According to Rosenworcel, the goal of the NOI is to get a nationwide view of the broadband industry’s use of caps and to understand what the FCC can do to protect internet users. The NOI notes that the agency will investigate the use of data caps by different kinds of providers, for fixed and mobile broadband-internet service, and assess their impact on internet users and competition. The agency has invited public comments on the matter through early December 2024.

Free Press Vice President of Policy and General Counsel Matt Wood said: 

“We’re glad to see the FCC studying the question of data caps and internet users’ experience with them. There’s no way today to make a categorical judgment about all data caps, usage-based pricing plans and other structures that carriers employ. Some companies — and especially mobile wireless internet providers — may face real bandwidth constraints at particular times and places in their network. Other providers may impose caps and overage fees without any technical justification, just because they face no real competition and can get away with penalizing their customers.

“Regardless of how any one company justifies these tactics, the nation’s communications regulator needs to understand whether and when data caps are a tool for managing network resources — or merely a method for gouging captive customers.

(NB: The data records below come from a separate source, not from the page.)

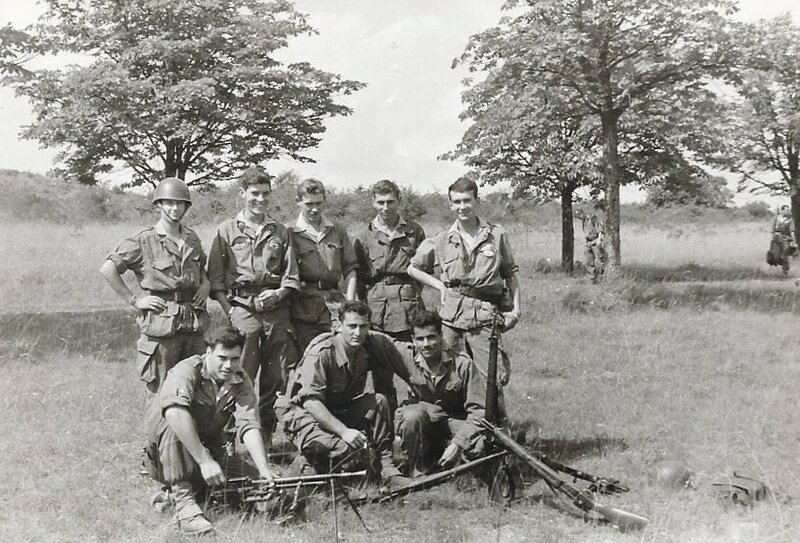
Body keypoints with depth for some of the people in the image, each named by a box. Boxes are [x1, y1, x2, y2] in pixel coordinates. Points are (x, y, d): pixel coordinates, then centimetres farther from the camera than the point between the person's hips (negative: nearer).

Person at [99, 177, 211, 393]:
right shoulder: (143, 241, -7)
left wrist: (206, 283, 9)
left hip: (194, 323, 6)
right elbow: (107, 269, -10)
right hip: (161, 324, -5)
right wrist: (134, 300, -11)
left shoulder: (192, 239, 11)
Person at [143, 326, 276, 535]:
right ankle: (183, 499, -33)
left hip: (211, 451, 6)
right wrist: (204, 461, -46)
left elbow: (249, 426, -17)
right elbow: (174, 412, -41)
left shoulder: (241, 382, -6)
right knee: (174, 423, -36)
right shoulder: (187, 371, -22)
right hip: (164, 456, -6)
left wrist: (264, 470, -33)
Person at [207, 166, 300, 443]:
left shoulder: (281, 232, 15)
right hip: (242, 309, -3)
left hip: (276, 310, 3)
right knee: (241, 378, -9)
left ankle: (266, 434, 15)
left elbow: (292, 276, 12)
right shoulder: (227, 230, 8)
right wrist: (229, 310, -6)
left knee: (276, 377, 4)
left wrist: (279, 293, -7)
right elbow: (215, 278, 4)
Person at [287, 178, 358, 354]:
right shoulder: (289, 232, 5)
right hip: (303, 311, -2)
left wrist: (350, 302, 3)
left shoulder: (338, 231, 14)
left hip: (335, 306, 3)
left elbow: (350, 269, 13)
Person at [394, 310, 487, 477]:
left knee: (480, 447, -32)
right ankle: (418, 473, -13)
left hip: (454, 422, 0)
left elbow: (479, 410, -16)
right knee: (413, 414, -35)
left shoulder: (462, 364, -14)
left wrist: (457, 444, -26)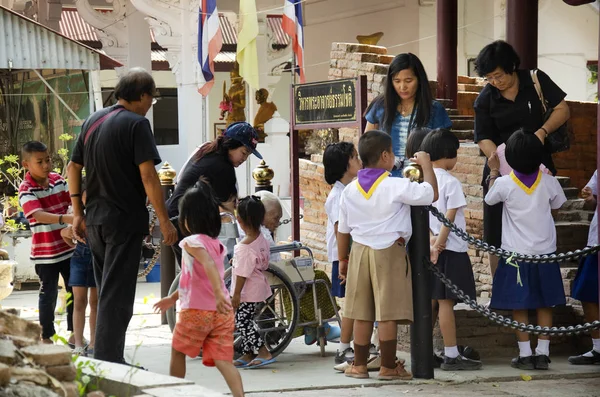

“Today’s announcement and item show the FCC working exactly as it should: asking thoughtful questions about the state of the market to understand consumers’ experiences and to decide what intervention — if any — may be warranted. That’s obviously too much for people like dissenting Commissioner Carr, who above all else is dedicated to defending companies’ so-called ‘freedom’ rather than the interests of the people the agency is sworn to serve.”